De la Torre fue articulando así una concepción política en la que se articulaban de forma coherente fines y medios. En el plano de los fines se definió como un liberal ilustrado y programático, tanto en el campo político como en el económico. No hay rastros en su pensamiento de esos años de concesiones a la cultura política tradicional o a las golpeadas sociedades y economías regionales del interior: toma partido por el sistema democrático liberal y por la modernización económica capitalista. En el ámbito político abjura de las asonadas y los levantamientos armados, se pronuncia por una inserción del radicalismo en el sistema político vigente. En este sentido, aboga por la formación de un partido político moderno, al modo europeo o norteamericano, con programa de acción, órganos de gobierno, estatutos y sistemas de representación bien establecidos.

Tal toma de posiciones lo situaría en curso directo de colisión con la principal fuerza dentro del radicalismo. La temprana muerte de Aristóbulo del Valle dejó al radicalismo huérfano de un tipo de liderazgo institucional y académico, con el que se identificaba de la Torre. Por otro lado, después del suicidio de Alem, en 1896, los radicales de las provincias presenciarían el irresistible ascenso de un caudillo porteño, sobrino del gran tribuno desaparecido: Hipólito Yrigoyen pasaba a ser el hombre fuerte del partido, apoyado en la sólida estructura de lealtades personales y militancia que construye en la provincia de Buenos Aires.

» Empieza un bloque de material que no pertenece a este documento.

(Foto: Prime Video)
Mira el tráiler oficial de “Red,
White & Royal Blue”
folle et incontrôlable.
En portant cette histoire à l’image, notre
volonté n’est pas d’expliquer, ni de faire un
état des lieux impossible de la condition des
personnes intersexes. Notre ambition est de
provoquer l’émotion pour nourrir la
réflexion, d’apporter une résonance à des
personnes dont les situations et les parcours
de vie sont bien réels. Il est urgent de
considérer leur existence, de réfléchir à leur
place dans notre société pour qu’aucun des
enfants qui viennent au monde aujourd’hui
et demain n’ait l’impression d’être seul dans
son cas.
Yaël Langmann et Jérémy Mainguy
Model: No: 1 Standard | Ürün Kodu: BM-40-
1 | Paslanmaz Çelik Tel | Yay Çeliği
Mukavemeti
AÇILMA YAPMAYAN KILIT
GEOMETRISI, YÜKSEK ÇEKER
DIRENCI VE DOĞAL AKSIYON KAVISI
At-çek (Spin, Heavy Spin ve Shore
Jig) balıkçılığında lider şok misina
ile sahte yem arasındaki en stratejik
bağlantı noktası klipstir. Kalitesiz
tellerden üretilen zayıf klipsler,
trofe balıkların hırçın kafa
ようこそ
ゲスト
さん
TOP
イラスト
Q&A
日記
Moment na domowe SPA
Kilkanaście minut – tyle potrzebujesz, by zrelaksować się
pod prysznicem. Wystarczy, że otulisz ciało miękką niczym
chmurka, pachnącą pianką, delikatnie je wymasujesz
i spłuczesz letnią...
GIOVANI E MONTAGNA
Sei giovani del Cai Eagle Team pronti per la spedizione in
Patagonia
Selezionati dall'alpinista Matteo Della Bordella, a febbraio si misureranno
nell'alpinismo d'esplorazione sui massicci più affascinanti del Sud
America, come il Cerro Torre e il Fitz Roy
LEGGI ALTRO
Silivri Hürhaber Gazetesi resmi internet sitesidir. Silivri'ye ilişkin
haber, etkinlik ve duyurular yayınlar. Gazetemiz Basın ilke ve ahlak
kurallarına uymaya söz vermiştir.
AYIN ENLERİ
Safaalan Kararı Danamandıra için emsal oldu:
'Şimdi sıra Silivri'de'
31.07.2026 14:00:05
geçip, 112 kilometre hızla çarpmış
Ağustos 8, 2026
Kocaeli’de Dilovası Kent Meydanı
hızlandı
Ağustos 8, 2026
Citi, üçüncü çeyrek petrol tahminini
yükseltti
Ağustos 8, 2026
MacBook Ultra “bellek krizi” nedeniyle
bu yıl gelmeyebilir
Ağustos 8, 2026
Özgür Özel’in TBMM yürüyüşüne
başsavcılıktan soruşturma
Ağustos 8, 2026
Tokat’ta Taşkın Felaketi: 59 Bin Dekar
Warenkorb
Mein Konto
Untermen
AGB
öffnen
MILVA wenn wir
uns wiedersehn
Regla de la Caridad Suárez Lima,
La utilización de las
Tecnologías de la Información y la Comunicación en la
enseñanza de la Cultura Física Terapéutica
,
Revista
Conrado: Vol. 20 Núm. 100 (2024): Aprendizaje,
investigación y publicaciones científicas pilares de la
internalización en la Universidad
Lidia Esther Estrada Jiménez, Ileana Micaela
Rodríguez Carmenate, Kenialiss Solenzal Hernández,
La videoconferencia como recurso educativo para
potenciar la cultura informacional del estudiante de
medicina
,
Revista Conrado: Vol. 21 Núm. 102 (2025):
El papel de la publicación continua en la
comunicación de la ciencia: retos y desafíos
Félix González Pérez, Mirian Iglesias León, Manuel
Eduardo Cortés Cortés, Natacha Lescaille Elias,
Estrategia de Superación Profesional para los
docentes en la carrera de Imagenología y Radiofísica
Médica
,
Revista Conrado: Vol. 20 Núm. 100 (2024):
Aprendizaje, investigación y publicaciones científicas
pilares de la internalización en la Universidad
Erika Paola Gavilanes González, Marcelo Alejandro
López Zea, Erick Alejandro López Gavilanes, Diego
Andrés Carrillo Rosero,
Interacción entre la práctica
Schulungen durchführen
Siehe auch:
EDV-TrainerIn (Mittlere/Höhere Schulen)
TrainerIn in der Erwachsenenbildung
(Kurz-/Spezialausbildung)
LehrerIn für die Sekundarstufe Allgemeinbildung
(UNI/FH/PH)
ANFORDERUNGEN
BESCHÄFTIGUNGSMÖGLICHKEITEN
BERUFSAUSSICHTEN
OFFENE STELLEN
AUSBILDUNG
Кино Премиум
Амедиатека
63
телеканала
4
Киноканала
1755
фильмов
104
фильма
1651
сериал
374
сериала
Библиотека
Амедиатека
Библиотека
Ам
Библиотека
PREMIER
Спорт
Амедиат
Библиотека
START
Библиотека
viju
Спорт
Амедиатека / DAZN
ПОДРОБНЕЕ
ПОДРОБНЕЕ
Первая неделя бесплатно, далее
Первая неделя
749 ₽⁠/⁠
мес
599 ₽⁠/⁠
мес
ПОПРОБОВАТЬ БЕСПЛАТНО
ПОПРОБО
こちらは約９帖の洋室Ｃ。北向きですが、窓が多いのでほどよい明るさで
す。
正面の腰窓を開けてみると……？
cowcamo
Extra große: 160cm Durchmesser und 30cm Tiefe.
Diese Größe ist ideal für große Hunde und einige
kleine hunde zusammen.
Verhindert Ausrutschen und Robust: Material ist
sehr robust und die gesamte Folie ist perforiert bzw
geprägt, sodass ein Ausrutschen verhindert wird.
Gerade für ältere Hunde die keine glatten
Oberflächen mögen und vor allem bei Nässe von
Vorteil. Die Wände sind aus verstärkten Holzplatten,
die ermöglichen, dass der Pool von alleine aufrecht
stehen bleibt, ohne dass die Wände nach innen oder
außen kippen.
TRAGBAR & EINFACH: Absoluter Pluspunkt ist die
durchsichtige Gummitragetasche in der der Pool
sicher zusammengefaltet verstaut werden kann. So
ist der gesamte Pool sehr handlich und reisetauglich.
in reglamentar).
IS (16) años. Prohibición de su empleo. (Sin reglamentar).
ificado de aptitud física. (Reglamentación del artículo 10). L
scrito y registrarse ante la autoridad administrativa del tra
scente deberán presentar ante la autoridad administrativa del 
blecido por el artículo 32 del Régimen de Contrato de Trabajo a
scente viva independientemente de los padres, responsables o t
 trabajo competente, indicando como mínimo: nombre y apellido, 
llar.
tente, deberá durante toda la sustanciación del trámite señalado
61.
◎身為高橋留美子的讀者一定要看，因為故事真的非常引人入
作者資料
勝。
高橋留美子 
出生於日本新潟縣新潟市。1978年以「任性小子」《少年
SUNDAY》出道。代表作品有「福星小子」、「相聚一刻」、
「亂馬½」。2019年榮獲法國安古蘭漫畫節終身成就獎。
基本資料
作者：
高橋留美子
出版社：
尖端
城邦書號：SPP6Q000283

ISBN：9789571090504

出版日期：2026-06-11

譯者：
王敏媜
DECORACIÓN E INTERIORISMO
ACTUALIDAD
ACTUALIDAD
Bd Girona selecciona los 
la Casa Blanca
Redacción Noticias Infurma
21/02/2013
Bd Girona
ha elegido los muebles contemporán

Si de la Torre representa el ala modernizante, progresista, ilustrada (y ciertamente elitizante) del partido, Yrigoyen se sitúa en las antípodas. Es un caudillo de viejo cuño, que asienta su poder en valores antiguos, lealtades personales y sectores populares. Representa el tronco tradicional del radicalismo. La publicidad brillante y la oratoria refinada del rosarino chocan contra los modos personales, susurrantes y conspirativos del porteño. Este enfrentamiento ideológico y personal tendría su episodio culminante durante la Convención Partidaria de 1897. El radicalismo de las provincias (y particularmente el de Santa Fe) propuso discutir la línea política sostenida hasta el momento, que prescribía la “abstención revolucionaria”, y plantear una alternativa política de participación electoral. Yrigoyen saboteó las sesiones e hizo fracasar la Convención. El enfrentamiento entre ambos líderes se saldó, como es bien sabido, con un duelo a espada”.